Exercise prompt: Starting at the line that holds "(pin output line (at 25.4 20.32" and stopping at the line that holds "(pin passive line (at -26.67 24.13", restate the records below word for word, with both of those lines included.
________________________________________
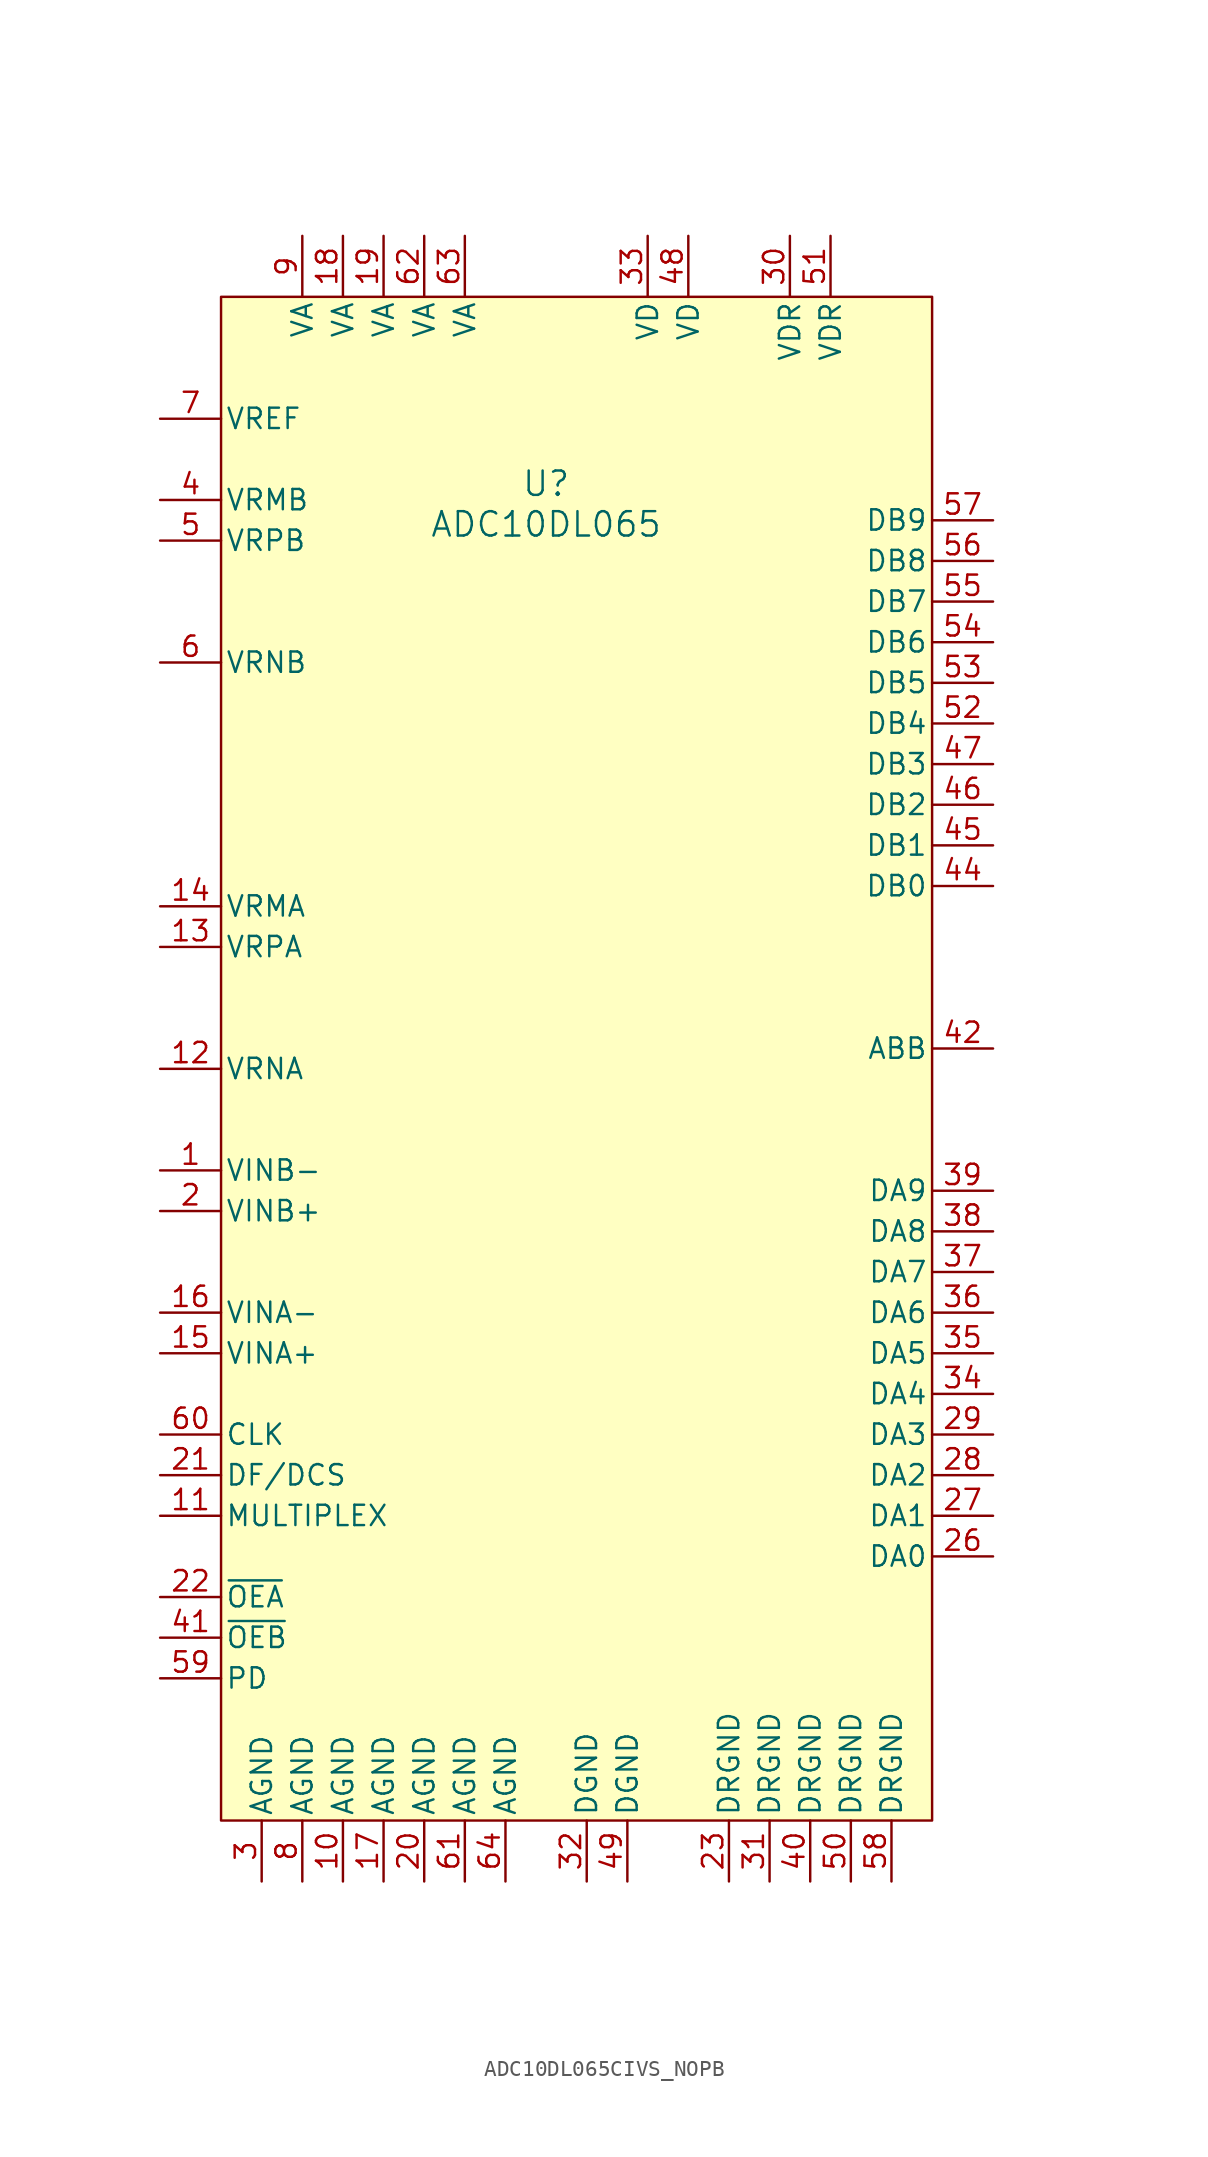
<source format=kicad_sym>
(kicad_symbol_lib
  (version 20231120)
  (generator "kicad_symbol_editor")
  (generator_version "8.0")
  (symbol "ADC10DL065CIVS_NOPB"
    (pin_names
      (offset 0.254))
    (property "Reference" "U"
      (at -2.54 35.306 0)
      (effects (font (size 1.524 1.524))))
    (property "Value" "ADC10DL065"
      (at -2.54 32.766 0)
      (effects (font (size 1.524 1.524))))
    (symbol "ADC10DL065CIVS_NOPB_1_1"
      (rectangle (start -22.86 46.99) (end 21.59 -48.26) (stroke (width 0) (type default)) (fill (type background)))
      (pin input line (at -26.67 -7.62 0) (length 3.81) (name "VINB-" (effects (font (size 1.27 1.27)))) (number "1" (effects (font (size 1.27 1.27)))))
      (pin power_in line (at -15.24 -52.07 90) (length 3.81) (name "AGND" (effects (font (size 1.27 1.27)))) (number "10" (effects (font (size 1.27 1.27)))))
      (pin input line (at -26.67 -29.21 0) (length 3.81) (name "MULTIPLEX" (effects (font (size 1.27 1.27)))) (number "11" (effects (font (size 1.27 1.27)))))
      (pin passive line (at -26.67 -1.27 0) (length 3.81) (name "VRNA" (effects (font (size 1.27 1.27)))) (number "12" (effects (font (size 1.27 1.27)))))
      (pin passive line (at -26.67 6.35 0) (length 3.81) (name "VRPA" (effects (font (size 1.27 1.27)))) (number "13" (effects (font (size 1.27 1.27)))))
      (pin passive line (at -26.67 8.89 0) (length 3.81) (name "VRMA" (effects (font (size 1.27 1.27)))) (number "14" (effects (font (size 1.27 1.27)))))
      (pin input line (at -26.67 -19.05 0) (length 3.81) (name "VINA+" (effects (font (size 1.27 1.27)))) (number "15" (effects (font (size 1.27 1.27)))))
      (pin input line (at -26.67 -16.51 0) (length 3.81) (name "VINA-" (effects (font (size 1.27 1.27)))) (number "16" (effects (font (size 1.27 1.27)))))
      (pin power_in line (at -12.7 -52.07 90) (length 3.81) (name "AGND" (effects (font (size 1.27 1.27)))) (number "17" (effects (font (size 1.27 1.27)))))
      (pin power_in line (at -15.24 50.8 270) (length 3.81) (name "VA" (effects (font (size 1.27 1.27)))) (number "18" (effects (font (size 1.27 1.27)))))
      (pin power_in line (at -12.7 50.8 270) (length 3.81) (name "VA" (effects (font (size 1.27 1.27)))) (number "19" (effects (font (size 1.27 1.27)))))
      (pin input line (at -26.67 -10.16 0) (length 3.81) (name "VINB+" (effects (font (size 1.27 1.27)))) (number "2" (effects (font (size 1.27 1.27)))))
      (pin power_in line (at -10.16 -52.07 90) (length 3.81) (name "AGND" (effects (font (size 1.27 1.27)))) (number "20" (effects (font (size 1.27 1.27)))))
      (pin input line (at -26.67 -26.67 0) (length 3.81) (name "DF/DCS" (effects (font (size 1.27 1.27)))) (number "21" (effects (font (size 1.27 1.27)))))
      (pin input line (at -26.67 -34.29 0) (length 3.81) (name "~{OEA}" (effects (font (size 1.27 1.27)))) (number "22" (effects (font (size 1.27 1.27)))))
      (pin power_in line (at 8.89 -52.07 90) (length 3.81) (name "DRGND" (effects (font (size 1.27 1.27)))) (number "23" (effects (font (size 1.27 1.27)))))
      (pin no_connect line (at 29.21 -40.64 180) (length 7.62) hide (name "NC" (effects (font (size 1.27 1.27)))) (number "24" (effects (font (size 1.27 1.27)))))
      (pin no_connect line (at 29.21 -38.1 180) (length 7.62) hide (name "NC" (effects (font (size 1.27 1.27)))) (number "25" (effects (font (size 1.27 1.27)))))
      (pin output line (at 25.4 -31.75 180) (length 3.81) (name "DA0" (effects (font (size 1.27 1.27)))) (number "26" (effects (font (size 1.27 1.27)))))
      (pin output line (at 25.4 -29.21 180) (length 3.81) (name "DA1" (effects (font (size 1.27 1.27)))) (number "27" (effects (font (size 1.27 1.27)))))
      (pin output line (at 25.4 -26.67 180) (length 3.81) (name "DA2" (effects (font (size 1.27 1.27)))) (number "28" (effects (font (size 1.27 1.27)))))
      (pin output line (at 25.4 -24.13 180) (length 3.81) (name "DA3" (effects (font (size 1.27 1.27)))) (number "29" (effects (font (size 1.27 1.27)))))
      (pin power_in line (at -20.32 -52.07 90) (length 3.81) (name "AGND" (effects (font (size 1.27 1.27)))) (number "3" (effects (font (size 1.27 1.27)))))
      (pin power_in line (at 12.7 50.8 270) (length 3.81) (name "VDR" (effects (font (size 1.27 1.27)))) (number "30" (effects (font (size 1.27 1.27)))))
      (pin power_in line (at 11.43 -52.07 90) (length 3.81) (name "DRGND" (effects (font (size 1.27 1.27)))) (number "31" (effects (font (size 1.27 1.27)))))
      (pin power_in line (at 0 -52.07 90) (length 3.81) (name "DGND" (effects (font (size 1.27 1.27)))) (number "32" (effects (font (size 1.27 1.27)))))
      (pin power_in line (at 3.81 50.8 270) (length 3.81) (name "VD" (effects (font (size 1.27 1.27)))) (number "33" (effects (font (size 1.27 1.27)))))
      (pin output line (at 25.4 -21.59 180) (length 3.81) (name "DA4" (effects (font (size 1.27 1.27)))) (number "34" (effects (font (size 1.27 1.27)))))
      (pin output line (at 25.4 -19.05 180) (length 3.81) (name "DA5" (effects (font (size 1.27 1.27)))) (number "35" (effects (font (size 1.27 1.27)))))
      (pin output line (at 25.4 -16.51 180) (length 3.81) (name "DA6" (effects (font (size 1.27 1.27)))) (number "36" (effects (font (size 1.27 1.27)))))
      (pin output line (at 25.4 -13.97 180) (length 3.81) (name "DA7" (effects (font (size 1.27 1.27)))) (number "37" (effects (font (size 1.27 1.27)))))
      (pin output line (at 25.4 -11.43 180) (length 3.81) (name "DA8" (effects (font (size 1.27 1.27)))) (number "38" (effects (font (size 1.27 1.27)))))
      (pin output line (at 25.4 -8.89 180) (length 3.81) (name "DA9" (effects (font (size 1.27 1.27)))) (number "39" (effects (font (size 1.27 1.27)))))
      (pin passive line (at -26.67 34.29 0) (length 3.81) (name "VRMB" (effects (font (size 1.27 1.27)))) (number "4" (effects (font (size 1.27 1.27)))))
      (pin power_in line (at 13.97 -52.07 90) (length 3.81) (name "DRGND" (effects (font (size 1.27 1.27)))) (number "40" (effects (font (size 1.27 1.27)))))
      (pin input line (at -26.67 -36.83 0) (length 3.81) (name "~{OEB}" (effects (font (size 1.27 1.27)))) (number "41" (effects (font (size 1.27 1.27)))))
      (pin output line (at 25.4 0 180) (length 3.81) (name "ABB" (effects (font (size 1.27 1.27)))) (number "42" (effects (font (size 1.27 1.27)))))
      (pin no_connect line (at 29.21 -35.56 180) (length 7.62) hide (name "NC" (effects (font (size 1.27 1.27)))) (number "43" (effects (font (size 1.27 1.27)))))
      (pin output line (at 25.4 10.16 180) (length 3.81) (name "DB0" (effects (font (size 1.27 1.27)))) (number "44" (effects (font (size 1.27 1.27)))))
      (pin output line (at 25.4 12.7 180) (length 3.81) (name "DB1" (effects (font (size 1.27 1.27)))) (number "45" (effects (font (size 1.27 1.27)))))
      (pin output line (at 25.4 15.24 180) (length 3.81) (name "DB2" (effects (font (size 1.27 1.27)))) (number "46" (effects (font (size 1.27 1.27)))))
      (pin output line (at 25.4 17.78 180) (length 3.81) (name "DB3" (effects (font (size 1.27 1.27)))) (number "47" (effects (font (size 1.27 1.27)))))
      (pin power_in line (at 6.35 50.8 270) (length 3.81) (name "VD" (effects (font (size 1.27 1.27)))) (number "48" (effects (font (size 1.27 1.27)))))
      (pin power_in line (at 2.54 -52.07 90) (length 3.81) (name "DGND" (effects (font (size 1.27 1.27)))) (number "49" (effects (font (size 1.27 1.27)))))
      (pin passive line (at -26.67 31.75 0) (length 3.81) (name "VRPB" (effects (font (size 1.27 1.27)))) (number "5" (effects (font (size 1.27 1.27)))))
      (pin power_in line (at 16.51 -52.07 90) (length 3.81) (name "DRGND" (effects (font (size 1.27 1.27)))) (number "50" (effects (font (size 1.27 1.27)))))
      (pin power_in line (at 15.24 50.8 270) (length 3.81) (name "VDR" (effects (font (size 1.27 1.27)))) (number "51" (effects (font (size 1.27 1.27)))))
      (pin output line (at 25.4 20.32 180) (length 3.81) (name "DB4" (effects (font (size 1.27 1.27)))) (number "52" (effects (font (size 1.27 1.27)))))
      (pin output line (at 25.4 22.86 180) (length 3.81) (name "DB5" (effects (font (size 1.27 1.27)))) (number "53" (effects (font (size 1.27 1.27)))))
      (pin output line (at 25.4 25.4 180) (length 3.81) (name "DB6" (effects (font (size 1.27 1.27)))) (number "54" (effects (font (size 1.27 1.27)))))
      (pin output line (at 25.4 27.94 180) (length 3.81) (name "DB7" (effects (font (size 1.27 1.27)))) (number "55" (effects (font (size 1.27 1.27)))))
      (pin output line (at 25.4 30.48 180) (length 3.81) (name "DB8" (effects (font (size 1.27 1.27)))) (number "56" (effects (font (size 1.27 1.27)))))
      (pin output line (at 25.4 33.02 180) (length 3.81) (name "DB9" (effects (font (size 1.27 1.27)))) (number "57" (effects (font (size 1.27 1.27)))))
      (pin power_in line (at 19.05 -52.07 90) (length 3.81) (name "DRGND" (effects (font (size 1.27 1.27)))) (number "58" (effects (font (size 1.27 1.27)))))
      (pin input line (at -26.67 -39.37 0) (length 3.81) (name "PD" (effects (font (size 1.27 1.27)))) (number "59" (effects (font (size 1.27 1.27)))))
      (pin passive line (at -26.67 24.13 0) (length 3.81) (name "VRNB" (effects (font (size 1.27 1.27)))) (number "6" (effects (font (size 1.27 1.27)))))
      (pin input line (at -26.67 -24.13 0) (length 3.81) (name "CLK" (effects (font (size 1.27 1.27)))) (number "60" (effects (font (size 1.27 1.27)))))
      (pin power_in line (at -7.62 -52.07 90) (length 3.81) (name "AGND" (effects (font (size 1.27 1.27)))) (number "61" (effects (font (size 1.27 1.27)))))
      (pin power_in line (at -10.16 50.8 270) (length 3.81) (name "VA" (effects (font (size 1.27 1.27)))) (number "62" (effects (font (size 1.27 1.27)))))
      (pin power_in line (at -7.62 50.8 270) (length 3.81) (name "VA" (effects (font (size 1.27 1.27)))) (number "63" (effects (font (size 1.27 1.27)))))
      (pin power_in line (at -5.08 -52.07 90) (length 3.81) (name "AGND" (effects (font (size 1.27 1.27)))) (number "64" (effects (font (size 1.27 1.27)))))
      (pin power_in line (at -26.67 39.37 0) (length 3.81) (name "VREF" (effects (font (size 1.27 1.27)))) (number "7" (effects (font (size 1.27 1.27)))))
      (pin power_in line (at -17.78 -52.07 90) (length 3.81) (name "AGND" (effects (font (size 1.27 1.27)))) (number "8" (effects (font (size 1.27 1.27)))))
      (pin power_in line (at -17.78 50.8 270) (length 3.81) (name "VA" (effects (font (size 1.27 1.27)))) (number "9" (effects (font (size 1.27 1.27))))))))
</source>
________________________________________
Solution below:
      (pin output line (at 25.4 20.32 180) (length 3.81) (name "DB4" (effects (font (size 1.27 1.27)))) (number "52" (effects (font (size 1.27 1.27)))))
      (pin output line (at 25.4 22.86 180) (length 3.81) (name "DB5" (effects (font (size 1.27 1.27)))) (number "53" (effects (font (size 1.27 1.27)))))
      (pin output line (at 25.4 25.4 180) (length 3.81) (name "DB6" (effects (font (size 1.27 1.27)))) (number "54" (effects (font (size 1.27 1.27)))))
      (pin output line (at 25.4 27.94 180) (length 3.81) (name "DB7" (effects (font (size 1.27 1.27)))) (number "55" (effects (font (size 1.27 1.27)))))
      (pin output line (at 25.4 30.48 180) (length 3.81) (name "DB8" (effects (font (size 1.27 1.27)))) (number "56" (effects (font (size 1.27 1.27)))))
      (pin output line (at 25.4 33.02 180) (length 3.81) (name "DB9" (effects (font (size 1.27 1.27)))) (number "57" (effects (font (size 1.27 1.27)))))
      (pin power_in line (at 19.05 -52.07 90) (length 3.81) (name "DRGND" (effects (font (size 1.27 1.27)))) (number "58" (effects (font (size 1.27 1.27)))))
      (pin input line (at -26.67 -39.37 0) (length 3.81) (name "PD" (effects (font (size 1.27 1.27)))) (number "59" (effects (font (size 1.27 1.27)))))
      (pin passive line (at -26.67 24.13 0) (length 3.81) (name "VRNB" (effects (font (size 1.27 1.27)))) (number "6" (effects (font (size 1.27 1.27)))))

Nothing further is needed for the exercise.